We denote by $Cl^\mu$ the class of classical pseudo-differential operators of order $\mu$. Consider the notation
$$[Cl^{a},Cl^{b}]\hookrightarrow [Cl^{a'},Cl^{b'}]$$
which means that a commutator on the left hand side can be written as a sum of commutators of the right hand side, i.e.
$$\forall A\in Cl^a\ \text{and}\ B\in Cl^b\ \exists\ P_i\in Cl^{a'}\ \text{and}\ Q_i\in Cl^{b'}: [A,B]=\sum_i [P_i,Q_i]$$
where we have $a+b=a'+b'$.
The question is for which $a,b,a',b'$ we can construct these inclusions.
As an example, let $a\leq 0$ and consider a differential operator $D$ of order $1$, such that $D^a\in Cl^a$ and $D^{-a}\in Cl^{-a}$. Then we can show
$$[Cl^{0},Cl^{2a}]\hookrightarrow [Cl^{a},Cl^{a}]$$
since for $A\in Cl^0$ and $B\in Cl^{2a}$ the operators $AD^a, D^aA, D^a, BD^{-a}, D^{-a}B, ABD^{-a}$ and $D^{-a}BA$ are in $Cl^{a}$ and
$$2[A,B] = [AD^a,D^{-a}B] + [D^aA,BD^{-a}]+[ABD^{-a},D^a]+[D^{-a}BA,D^a].$$
My problem is to show whether or not there holds
$$[Cl^{1},Cl^{m}]\hookrightarrow [Cl^{0},Cl^{m+1}].$$
My intuition says no but I could not find a counterexample.
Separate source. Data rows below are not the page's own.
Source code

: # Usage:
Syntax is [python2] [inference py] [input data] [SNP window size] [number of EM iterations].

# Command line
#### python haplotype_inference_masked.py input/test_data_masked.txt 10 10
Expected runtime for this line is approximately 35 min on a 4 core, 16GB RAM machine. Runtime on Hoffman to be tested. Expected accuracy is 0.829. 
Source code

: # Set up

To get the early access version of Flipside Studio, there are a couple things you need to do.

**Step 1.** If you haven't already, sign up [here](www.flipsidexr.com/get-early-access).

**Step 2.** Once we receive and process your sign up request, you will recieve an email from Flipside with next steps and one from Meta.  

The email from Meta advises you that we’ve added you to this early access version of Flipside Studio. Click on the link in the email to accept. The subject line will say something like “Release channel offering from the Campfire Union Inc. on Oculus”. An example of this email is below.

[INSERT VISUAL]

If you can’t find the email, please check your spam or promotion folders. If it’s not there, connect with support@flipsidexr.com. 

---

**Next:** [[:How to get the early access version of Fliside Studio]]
For $m<0$ the classes on the RHS form an algebra and I can still show that given $A\in Cl^1$ and $B\in Cl^m$ using the same $D$ as above
$AB$ differs from
$[AD^{-1},DB]$ by an operator $-DBAD^{-1}$,
$[ABD^{-m-2},D^{m+2}]$ by an operator $-D^{m+2}ABD^{-m-2}$ and
$-[D^{-m-1}B,AD^{m+1}]$ by an operator $-D^{-m-1}BAD^{m+1}$.
Similarly, $-BA$ differs from
$-[BD^{-m-1},D^{m+1}A]$ by an operator $D^{m+1}ABD^{-m-1}$,
$[D^{-1}A,BC]$ by an operator $D^{-1}ABD$ and
$-[BAD^{-m-2},D^{m+2}]$ by an operator $D^{m+2}BAD^{-m-2}$.
Other operators in the commutators do not allow to write $AB$ or $BA$.
So by repeating this argument ($DBAD^{-1}$ differs from $[DAD^{-2},D^2B D^{-1}]$ by an operator $-D^2BAD^{-2}$) we have that $[A,B]$ can be written as an infinite sum of commutators on the RHS.
Does this make sense? Can this sum be really infinite? Probably, one can give a hit in the right direction or knows a counterexample?